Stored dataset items
◆ ◆ ◆ ◆ ◆

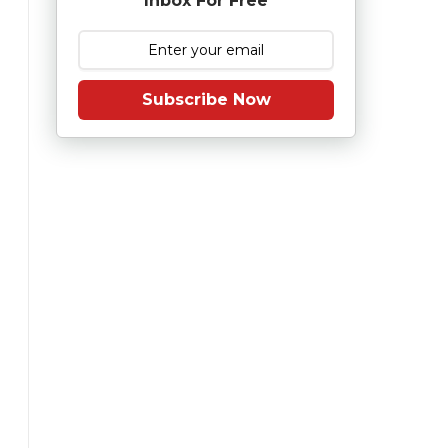
Inbox For Free
Subscribe Now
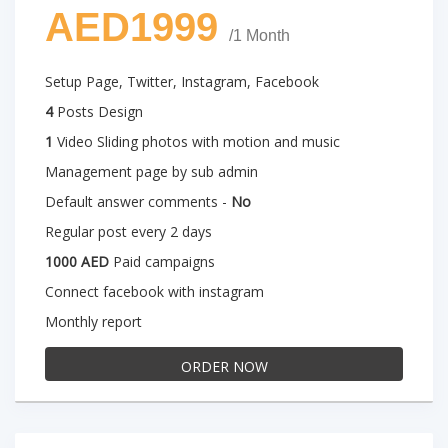
AED1999
/1 Month
Setup Page, Twitter, Instagram, Facebook
4
Posts Design
1
Video Sliding photos with motion and music
Management page by sub admin
Default answer comments -
No
Regular post every 2 days
1000 AED
Paid campaigns
Connect facebook with instagram
Monthly report
ORDER NOW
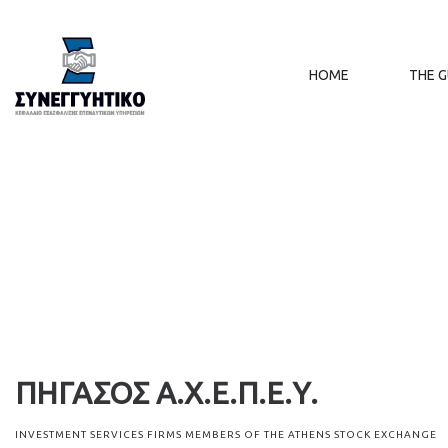
HOME
THE 
ΠΗΓΑΣΟΣ Α.Χ.Ε.Π.Ε.Υ.
INVESTMENT SERVICES FIRMS MEMBERS OF THE ATHENS STOCK EXCHANGE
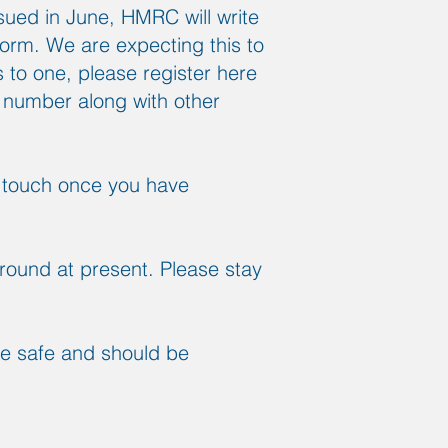
ued in June, HMRC will write
form. We are expecting this to
to one, please register here
 number along with other
in touch once you have
round at present. Please stay
re safe and should be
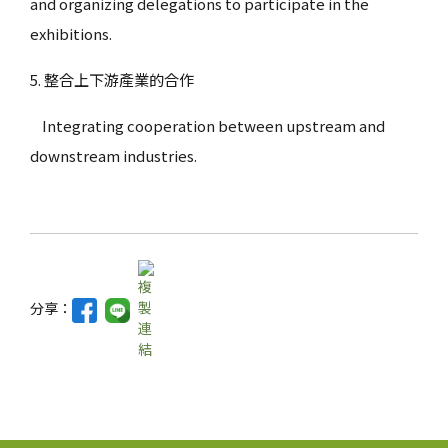
and organizing delegations to participate in the
exhibitions.
5. 整合上下游產業的合作
Integrating cooperation between upstream and
downstream industries.
分享：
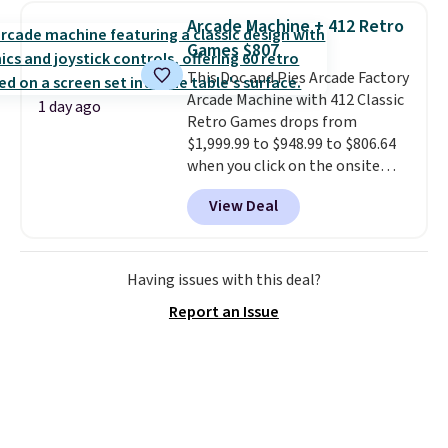
pieces but the queen and king
Arcade Machine + 412 Retro
has eight. It has solid reviews at
Games $807
4.3 out of 5 stars.
This Doc and Pies Arcade Factory
Arcade Machine with 412 Classic
1 day ago
Retro Games drops from
$1,999.99 to $948.99 to $806.64
when you click on the onsite
coupon box at Wayfair. Most
View Deal
stores are charging $1,300. This
arcade machine features a full-
size 19" LCD screen, full-size
arcade buttons, and a
Having issues with this deal?
professional joystick. A 2-year
Report an Issue
warranty and free support for
the life of your machine are
included with your purchase.
It
can be played by one or two
players
. Shipping is free.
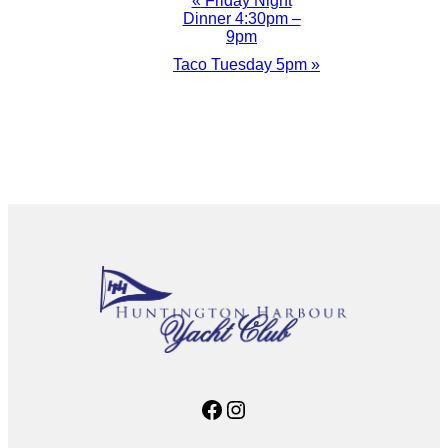
Event
«
Friday Night
Dinner 4:30pm –
Navigation
9pm
Taco Tuesday 5pm
»
Facebook
Instagram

◆ ◆ ◆ ◆ ◆

» WHAT THE EXERCISE ASKS
None of the pictures belong in the result. Print exactly the lines from the one containing "Shipping is free." through the final line of the entries.

» WORKED SOLUTION
. Shipping is free.
Event
«
Friday Night
Dinner 4:30pm –
Navigation
9pm
Taco Tuesday 5pm
»
Facebook
Instagram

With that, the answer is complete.